中澤 晶子 山口大学医学部微生物学教授・山口大学遺伝子実験施設長
1997年、イギリスのロスリン研究所におけるクローン羊ドーリの誕生で、クローン動物の研究は新時代を迎えた。一九九八年になると、日本でも各地でクローン牛誕生のニュースが報じられ、細胞発生工学が非常に身近な出来事となった。クローン牛は、卵細胞の核を別の牛の筋肉などの体細胞の核と置換し、人工的に受精卵をつくる技術(これを体細胞の核移植という)と、従来からの、受精卵を分割して人工的に同腹動物を作る技術とがドッキングして可能となった。クローン牛の遺伝子は、ミトコンドリアの遺伝子以外はすべて細胞核を提供したドナー牛に由来する。今後、霜降り肉細胞に、病気抵抗性遺伝子や成長促進遺伝子など、商品価値をより高める遺伝子が導入され、ドナー牛の性質を越えたスーパークローン牛の誕生を聞く日も遠くないであろう。畜産分野におけるクローン動物の応用は、今最も期待されているバイオテクノロジー分野である。クローン動物に医薬品を作らせたり、ヒトの臓器そのものを作らせる研究も行われていると聞く。さらに、絶滅寸前の動物種をクローン技術で保存することも期待されている。

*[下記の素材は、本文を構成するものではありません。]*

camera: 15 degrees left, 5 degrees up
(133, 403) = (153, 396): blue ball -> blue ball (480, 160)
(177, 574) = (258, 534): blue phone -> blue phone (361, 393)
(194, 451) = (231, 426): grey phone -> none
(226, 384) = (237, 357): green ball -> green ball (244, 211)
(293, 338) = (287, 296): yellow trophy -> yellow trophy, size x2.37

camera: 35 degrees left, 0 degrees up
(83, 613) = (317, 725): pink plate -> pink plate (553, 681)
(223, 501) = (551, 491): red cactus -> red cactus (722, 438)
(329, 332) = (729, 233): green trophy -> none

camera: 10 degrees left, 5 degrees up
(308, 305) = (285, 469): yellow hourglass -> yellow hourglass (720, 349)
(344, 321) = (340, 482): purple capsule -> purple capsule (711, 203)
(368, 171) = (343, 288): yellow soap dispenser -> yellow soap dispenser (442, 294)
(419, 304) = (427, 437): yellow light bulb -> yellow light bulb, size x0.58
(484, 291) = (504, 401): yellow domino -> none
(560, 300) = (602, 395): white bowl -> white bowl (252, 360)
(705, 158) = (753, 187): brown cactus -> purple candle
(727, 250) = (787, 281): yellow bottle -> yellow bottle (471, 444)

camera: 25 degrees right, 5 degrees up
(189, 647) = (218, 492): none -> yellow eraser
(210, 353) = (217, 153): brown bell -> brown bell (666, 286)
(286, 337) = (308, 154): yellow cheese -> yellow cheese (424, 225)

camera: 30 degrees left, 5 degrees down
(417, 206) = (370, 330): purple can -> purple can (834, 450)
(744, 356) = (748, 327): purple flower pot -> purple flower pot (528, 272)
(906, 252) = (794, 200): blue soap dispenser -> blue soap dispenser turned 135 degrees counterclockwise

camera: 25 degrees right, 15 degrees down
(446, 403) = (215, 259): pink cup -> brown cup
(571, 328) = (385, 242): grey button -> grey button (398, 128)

さて、体細胞の核移植によるクローン動物の誕生は、細胞核の初期化(固有の組織を作るようにセットされた信号を、あらゆる細胞に分化できるとこるまで戻す)の方法と、移植核と卵細胞の細胞周期(遺伝子複製と細胞分裂のタイミング)を同調させる方法が開発されて可能となった。ところで、本来細胞の分化は不可逆的であり、一定回数分裂すると死ぬようにプログラムされている。体細胞初期化の技術は、生物の原則である死を操作する不老不死の技術であろうか。人工的にプログラムをリセットされたクローン牛、すなわち有性生殖の原則からはずれて誕生したクローン牛は、果たして普通の牛と同じような一生を終えることができるのだろうか。あるいは思いがけない将来が待っているのだろうか。クローン動物の成長は、このような生物学や医学の根本的な疑問を解明するのにも大いに役立つ。さらに、脳や精神の発達において遺伝因子と環境因子がどのようにかかわるかなど、従来困難であったより高度な問題についても、貴重な情報が得られるであろう。動物個体を用いて得られる情報は、細胞レベルで得られる情報とは比べようもなく貴重なものである。羊や牛などのクローン個体作製のニュースは、社会的に大きな衝撃を持って迎えられた。それは、ヒト・クローン個体の作製が、単にSFの世界の出来事ではなく、現実のものとなるのではないかという恐怖である。現在のクローン動物作製は、理論的にも技術的にも多くの問題があり完全ではない。しかし安全性の問題はいずれ解決されるであろう。ヒト・クローン個体の作製が技術的に可能となったとき、われわれは、人間の尊厳や人権問題など倫理的・社会的問題に直面することになる。欧米諸国ではすでに、法律的にヒト・クローンの作製を禁止し、あるいは立法化の検討を行っている。一方、わが国においては、クローン研究が特殊であり、人類の福祉に貢献する側面も多いとの考えから、法律で禁止するのではなく、省庁の指針によって規制する方向で検討されている。
現代医学は、病気を治療することを目的として発展してきた。最先端医療では、心臓・腎臓・肝臓をはじめ、脳以外のほとんどすべての臓器移植が現実のものとなりつつある。現時点での問題は、適当なドナーが得られないことと他家臓器移植によって生じる拒絶反応である。もしクローン技術が発達して、ヒトのスペア臓器あるいは個体を作ることができれば、より安全な臓器移植を行うことが出来、人類の福祉に大いに貢献すると考える人が出ても不思議ではない。
クローン臓器(あるいは個体)の作製は、核を提供するドナーとともに、卵細胞を提供し、また人工受精卵を胎内で養育する雌が存在しなければ成り立たない。雄はドナーとはなりえても雌の役割を代行することはできないのである。女性はその生物学的特性故にクローン作製に利用される可能性があり、社会的な要因によってそれが現実のものとなる日がこないとは言えない。現在のヒト・クローンに関する議論には、生まれてくる子供の人権に関する議論は聞かれるが、ジェンダーの問題とする議論はあまり見受けられない。
クローン研究をはじめとする最先端の生命科学は、巨額の予算を必要とする国家プロジェクトとなり、国際間の競争もますます熾烈になっている。研究プロジェクトの多くが男性にゆだねられている日本の現状では、ヒト・クローンとジェンダーの問題はなおざりにされる危険性がある。女性研究者が主体的にこれらの研究プロジェクトに参加し、あるいは見識を持って批判し、その行方を監視する必要がある。